I know what you're thinking. Ok, I actually don't know what you're thinking most of the time, but every once in a while, I say something and I know what you're thinking. How, you might ask?
Because I'm thinking it myself. It's beginning to sound a lot like Christmas.
And welcome to another holiday season filled with merriment and cheer, some coal, undoubtedly Maids a Milking, along with a festive edition of the Mynd. You've got a lot going on, so I will be brief.
So, I'm rocking the station playing all the Christmas music. I'm of the crowd who puts up the tree the weekend after Thanksgiving and starts playing the music. I even have lights to surround my desk at work. But I digress, which is my habit. So, the song O Holy Night comes on the radio sung by some voice that likely belongs to a teenage girl. I prefer that song by Como or Cole, but again I digress.
O Holy Night is a song, so long sung in our lifetimes that many of us learned it as small children singing along with our parents. We don't need lyrics or sheet music, we're going to belt it out, without...thanks!
For some strange reason, and not the one that caused the Grinch's heart to grow 3 times its size, I paused as I belted out the third line. You know the one...
"Long lay the earth, in sin and arapining"
(the emphasis is on the PINE, which is the reason for the Christmas Tree, of course)
So I raced home to begin a night of unearthing and bringing you the definition of arapining. I assumed that because it was a churchy tune, it must have been a Hymn. I further assumed that being old and a Hymn, it would have to be written in the King's English where thee doth naught use words that wouldst be foundeth in thy modern eras.

▸ **Chart analysis data**
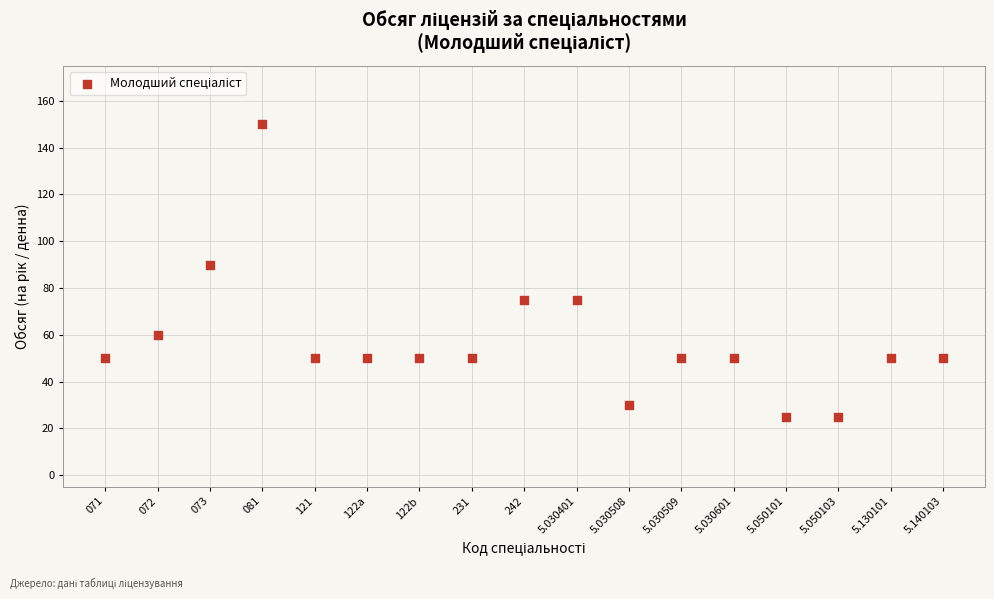

What is the range of Y values (max minus min)?

125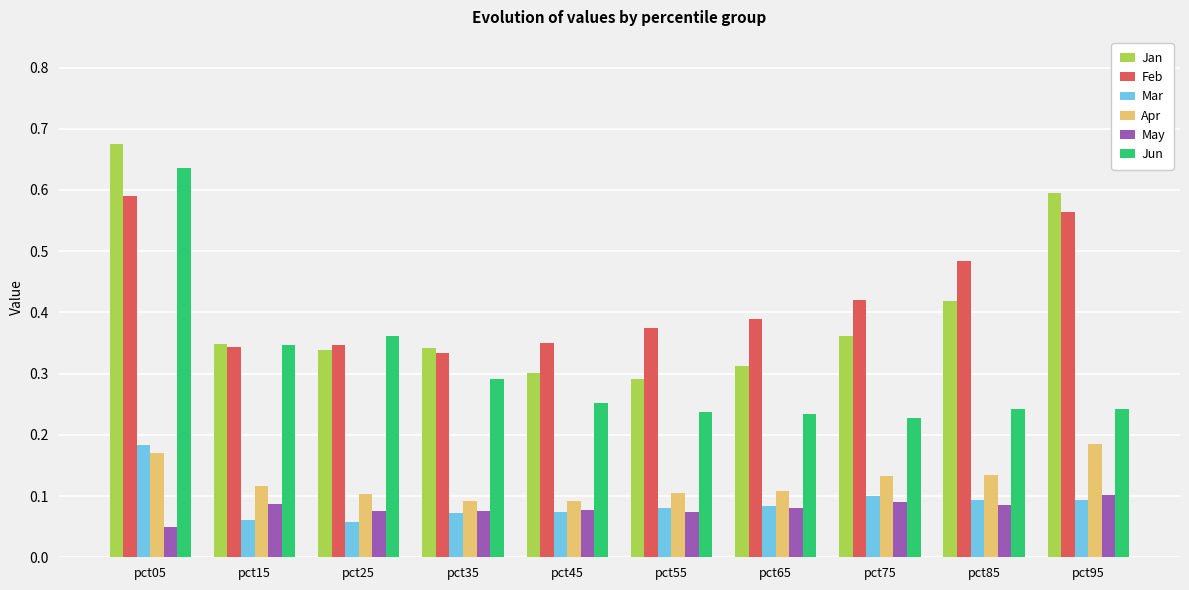

Which series has the largest range (max minus min)?

Jun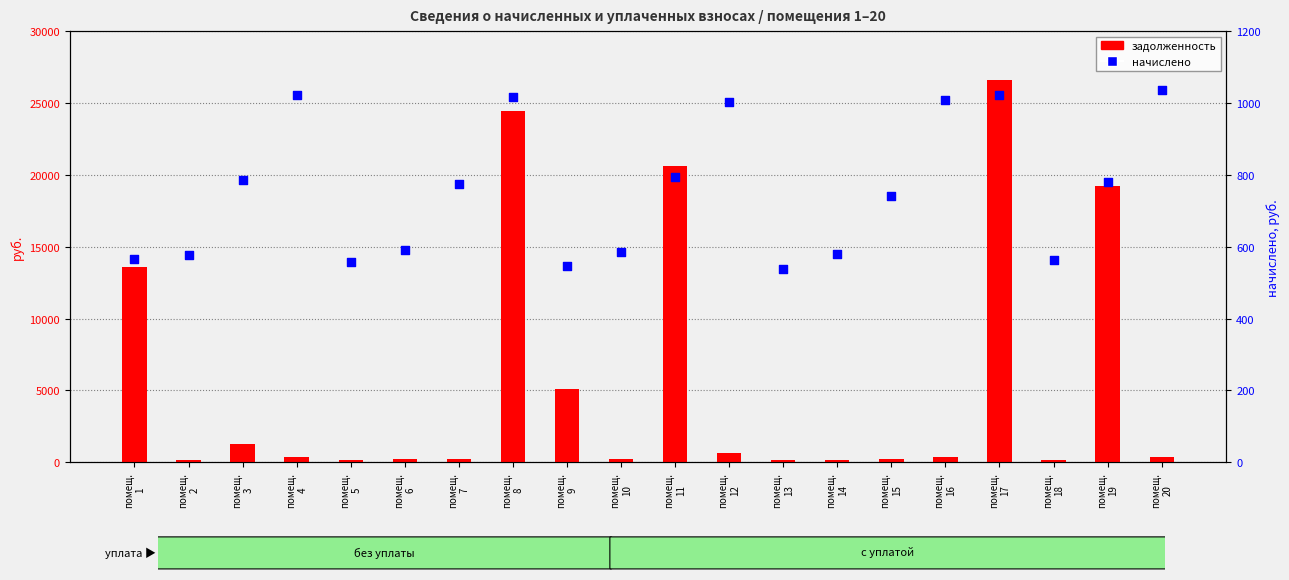

Which series contains the highest Y value?

задолженность (начало)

▸ **WORK ORDER 1**
In the post about "O Holy Night," when does the writer put up the Christmas tree?
▸ **WORK ORDER 2**
Extend the post about "O Holy Night," picking up right after its last sentence.

▸ **EXERCISE RESULT 1**
The weekend after Thanksgiving.

▸ **EXERCISE RESULT 2**
Alas, not to mention Alack, (like smart Alack) I looked at the lyrics and found to my horror, not a new old word, but rather the following:
"Long lay the earth, in sin and error pining"
Well my friends, I have already tried to define 'pining' and despite my enthusiasm, I can only help to correct your diction of the lyric.
It would seem that a formerly French song, which was translated into English some 160 years ago by John Sullivan Dwight played some games with punctuation.
Obviously, you were led to believe that Mother Earth was laying around being lazy and pining or longing to get into some trouble. The true "error" was in lacking a proper comma AFTER "error" which would give us a more understandable (yet still using the word pining) translation:
"Long lay the earth, in sin and error, pining 'Til he appeared, and the soul felt its worth."
With that lesson for the day, I leave you to your shopping and decorating and general merriment. (Mary's Mint? Is that what hip-hop name they're calling Jesus these days?)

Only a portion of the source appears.